Double stem cell transplant improves outcome for children with deadly form of cancer
Results of a recent clinical trial show that adding a second autologous stem cell transplant (which uses the patient’s own stem cells) to standard therapy improves outcomes for children with neuroblastoma. Neuroblastoma is a rare cancer that most commonly affects children age 5 or younger. Historically, less than half of children with high-risk neuroblastoma live five or more years after diagnosis.
The clinical trial involved children newly diagnosed with high-risk neuroblastoma, who were a median age of 3.1 years. The majority (88 percent) had Stage 4 disease and 38.2 percent had a tumor high-risk genetic abnormality called MYCN amplification. Three years after treatment, 61.4 percent of the patients who received a double transplant were alive and cancer-free, compared to 48.4 percent of those receiving a single transplant.
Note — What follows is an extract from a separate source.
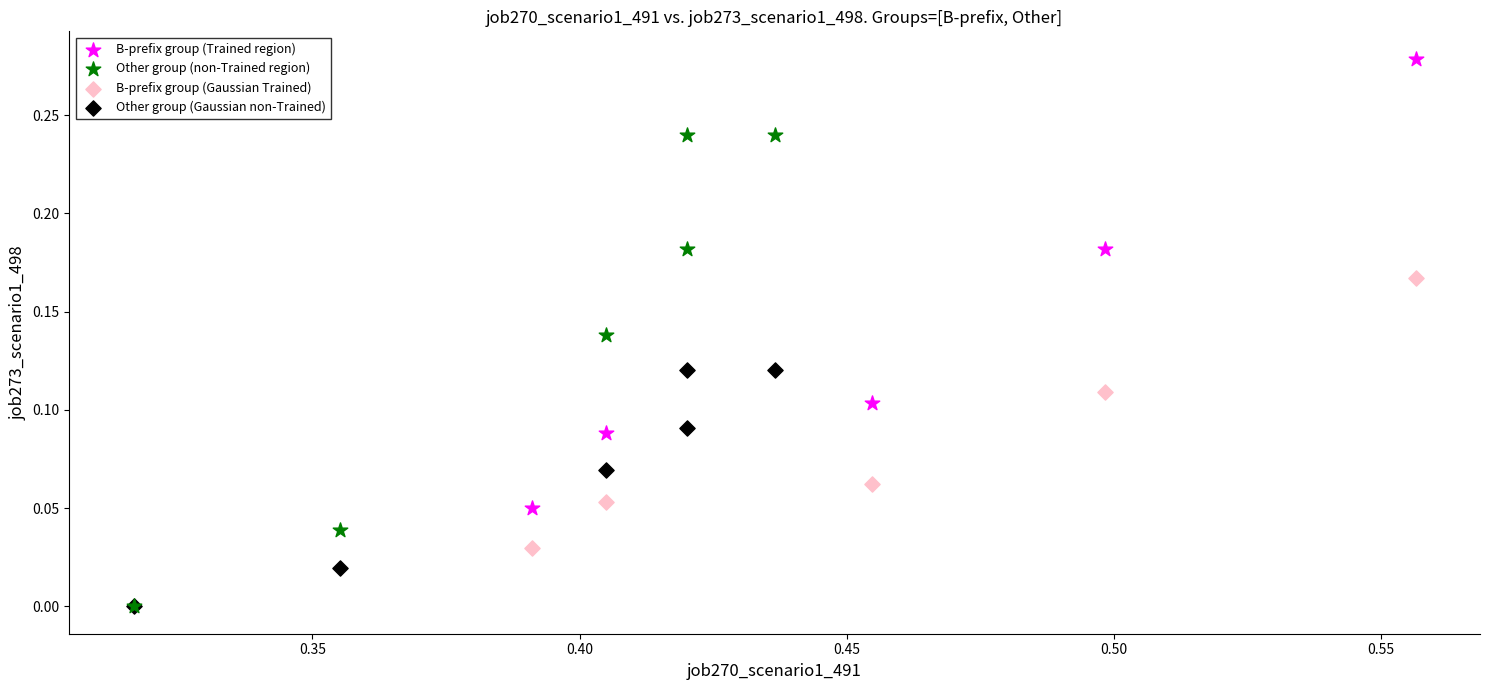

Which series has the widest spread of Y values?

Other group (non-Trained region)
Side effects were similar between the single and double transplants.
“This finding will change the way we treat children with high-risk neuroblastoma in North America, which still claims many young lives and is in urgent need of better treatments,” said lead study author Julie R. Park, M.D., an attending physician at Seattle Children’s Hospital and professor in pediatrics at the University of Washington School of Medicine in Seattle, Washington. “However, the regimen we use for high-risk neuroblastoma is also the most aggressive and toxic regimen we give to children with cancer. For that reason, future research needs to focus on both exploring possible late effects of current therapy and developing newer less toxic therapies.”
The researchers, who presented their findings at the American Society of Clinical Oncology (ASCO) Annual Meeting earlier this month, will continue to follow the patients on this study for 10 years.